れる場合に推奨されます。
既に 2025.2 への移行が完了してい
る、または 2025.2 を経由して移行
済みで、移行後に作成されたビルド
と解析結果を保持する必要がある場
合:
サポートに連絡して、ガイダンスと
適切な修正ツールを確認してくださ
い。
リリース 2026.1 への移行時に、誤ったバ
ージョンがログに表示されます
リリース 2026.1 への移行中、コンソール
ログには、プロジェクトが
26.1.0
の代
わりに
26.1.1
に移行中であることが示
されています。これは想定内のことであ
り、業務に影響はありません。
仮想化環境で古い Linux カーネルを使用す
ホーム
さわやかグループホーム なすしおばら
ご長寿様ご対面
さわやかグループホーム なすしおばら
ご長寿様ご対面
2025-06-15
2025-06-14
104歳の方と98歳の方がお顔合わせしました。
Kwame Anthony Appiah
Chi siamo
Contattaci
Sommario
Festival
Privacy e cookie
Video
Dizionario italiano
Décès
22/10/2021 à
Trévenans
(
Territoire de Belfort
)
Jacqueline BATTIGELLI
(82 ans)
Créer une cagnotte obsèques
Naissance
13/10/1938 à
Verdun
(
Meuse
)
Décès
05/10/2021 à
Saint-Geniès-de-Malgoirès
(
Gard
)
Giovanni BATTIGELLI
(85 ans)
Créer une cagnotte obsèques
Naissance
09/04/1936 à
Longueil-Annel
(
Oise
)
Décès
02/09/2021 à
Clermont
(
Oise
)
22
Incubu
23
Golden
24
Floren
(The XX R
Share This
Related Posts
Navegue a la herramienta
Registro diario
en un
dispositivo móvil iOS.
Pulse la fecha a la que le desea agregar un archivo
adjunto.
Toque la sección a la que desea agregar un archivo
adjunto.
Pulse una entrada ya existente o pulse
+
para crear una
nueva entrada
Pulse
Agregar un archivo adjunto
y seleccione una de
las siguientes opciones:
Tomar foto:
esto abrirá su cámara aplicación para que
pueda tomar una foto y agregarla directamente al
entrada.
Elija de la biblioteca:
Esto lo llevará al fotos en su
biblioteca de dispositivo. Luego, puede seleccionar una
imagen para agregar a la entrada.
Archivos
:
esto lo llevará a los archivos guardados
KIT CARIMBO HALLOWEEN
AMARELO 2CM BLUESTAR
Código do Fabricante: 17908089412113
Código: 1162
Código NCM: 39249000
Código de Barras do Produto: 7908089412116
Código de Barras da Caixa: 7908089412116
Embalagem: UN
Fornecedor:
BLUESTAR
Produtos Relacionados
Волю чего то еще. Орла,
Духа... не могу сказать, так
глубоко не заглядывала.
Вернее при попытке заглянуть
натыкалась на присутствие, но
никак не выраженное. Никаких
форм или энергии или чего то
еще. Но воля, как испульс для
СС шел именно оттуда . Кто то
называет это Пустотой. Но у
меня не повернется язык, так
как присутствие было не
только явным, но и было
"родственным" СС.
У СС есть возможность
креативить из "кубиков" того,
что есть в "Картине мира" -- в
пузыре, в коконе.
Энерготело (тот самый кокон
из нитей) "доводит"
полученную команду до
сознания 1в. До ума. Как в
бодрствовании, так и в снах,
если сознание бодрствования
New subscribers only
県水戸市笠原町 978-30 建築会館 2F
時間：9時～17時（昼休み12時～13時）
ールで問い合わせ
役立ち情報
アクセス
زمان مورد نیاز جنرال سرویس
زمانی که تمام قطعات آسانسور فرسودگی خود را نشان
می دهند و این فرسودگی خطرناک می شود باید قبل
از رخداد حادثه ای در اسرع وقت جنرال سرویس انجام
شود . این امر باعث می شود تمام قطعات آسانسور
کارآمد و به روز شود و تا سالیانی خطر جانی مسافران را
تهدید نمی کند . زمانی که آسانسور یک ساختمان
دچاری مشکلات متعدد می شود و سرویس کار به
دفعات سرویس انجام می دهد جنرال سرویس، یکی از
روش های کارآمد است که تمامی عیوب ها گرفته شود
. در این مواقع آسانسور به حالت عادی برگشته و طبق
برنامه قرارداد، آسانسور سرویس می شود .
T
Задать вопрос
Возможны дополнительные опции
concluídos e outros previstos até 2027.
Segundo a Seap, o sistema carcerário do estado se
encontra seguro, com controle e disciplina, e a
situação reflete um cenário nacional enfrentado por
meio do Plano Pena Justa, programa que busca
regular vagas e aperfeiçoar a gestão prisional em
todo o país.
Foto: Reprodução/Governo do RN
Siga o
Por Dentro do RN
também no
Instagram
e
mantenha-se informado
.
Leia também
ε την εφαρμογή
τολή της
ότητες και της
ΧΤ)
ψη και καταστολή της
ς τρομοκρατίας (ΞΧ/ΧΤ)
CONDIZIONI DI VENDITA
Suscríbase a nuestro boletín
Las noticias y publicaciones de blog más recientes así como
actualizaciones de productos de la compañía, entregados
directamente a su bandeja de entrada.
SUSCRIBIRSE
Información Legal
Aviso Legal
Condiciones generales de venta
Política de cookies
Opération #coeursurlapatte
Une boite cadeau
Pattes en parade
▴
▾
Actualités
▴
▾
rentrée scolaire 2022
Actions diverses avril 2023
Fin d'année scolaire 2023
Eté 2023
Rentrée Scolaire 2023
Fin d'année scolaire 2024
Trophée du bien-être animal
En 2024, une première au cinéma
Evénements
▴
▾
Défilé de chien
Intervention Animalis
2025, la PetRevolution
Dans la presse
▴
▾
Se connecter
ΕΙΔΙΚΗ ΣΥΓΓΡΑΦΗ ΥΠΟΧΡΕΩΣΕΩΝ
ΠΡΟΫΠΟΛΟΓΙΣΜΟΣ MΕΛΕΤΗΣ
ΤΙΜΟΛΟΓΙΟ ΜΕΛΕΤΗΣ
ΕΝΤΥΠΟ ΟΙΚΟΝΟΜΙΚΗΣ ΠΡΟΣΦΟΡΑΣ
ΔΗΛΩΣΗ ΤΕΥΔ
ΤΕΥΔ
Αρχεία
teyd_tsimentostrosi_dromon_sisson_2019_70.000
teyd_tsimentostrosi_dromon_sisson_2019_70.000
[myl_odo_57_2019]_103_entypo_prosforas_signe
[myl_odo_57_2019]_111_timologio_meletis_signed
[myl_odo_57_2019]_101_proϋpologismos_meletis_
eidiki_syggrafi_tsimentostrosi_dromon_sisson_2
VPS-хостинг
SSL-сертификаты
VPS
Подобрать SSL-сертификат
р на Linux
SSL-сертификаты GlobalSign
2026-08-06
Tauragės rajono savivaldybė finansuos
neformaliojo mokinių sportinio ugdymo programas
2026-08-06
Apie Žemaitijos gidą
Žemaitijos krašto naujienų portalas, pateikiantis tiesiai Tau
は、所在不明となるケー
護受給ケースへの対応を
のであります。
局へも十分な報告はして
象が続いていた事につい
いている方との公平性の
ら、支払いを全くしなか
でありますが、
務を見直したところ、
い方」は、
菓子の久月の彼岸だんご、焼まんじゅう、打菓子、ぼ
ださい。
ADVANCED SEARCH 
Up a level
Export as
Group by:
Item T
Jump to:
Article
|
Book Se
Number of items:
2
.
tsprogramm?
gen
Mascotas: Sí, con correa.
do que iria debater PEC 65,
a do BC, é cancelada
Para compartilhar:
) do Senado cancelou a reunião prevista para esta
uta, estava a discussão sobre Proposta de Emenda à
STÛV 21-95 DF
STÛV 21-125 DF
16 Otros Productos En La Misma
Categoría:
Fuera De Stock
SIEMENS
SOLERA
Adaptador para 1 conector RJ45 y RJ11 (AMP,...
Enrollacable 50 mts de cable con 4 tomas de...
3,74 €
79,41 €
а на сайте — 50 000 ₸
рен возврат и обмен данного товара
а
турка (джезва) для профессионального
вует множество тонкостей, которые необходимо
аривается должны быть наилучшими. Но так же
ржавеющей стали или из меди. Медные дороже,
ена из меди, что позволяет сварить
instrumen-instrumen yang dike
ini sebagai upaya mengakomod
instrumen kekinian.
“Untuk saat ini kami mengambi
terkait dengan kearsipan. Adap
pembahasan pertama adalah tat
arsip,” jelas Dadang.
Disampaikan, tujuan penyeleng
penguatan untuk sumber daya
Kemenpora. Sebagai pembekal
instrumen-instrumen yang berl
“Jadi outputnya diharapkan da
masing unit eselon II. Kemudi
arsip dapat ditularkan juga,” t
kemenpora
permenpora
──────────────────────────────
* **Your instructions**
Report every line of the data in which "année" appears.

* **Reply to the task**
Fin d'année scolaire 2023
Fin d'année scolaire 2024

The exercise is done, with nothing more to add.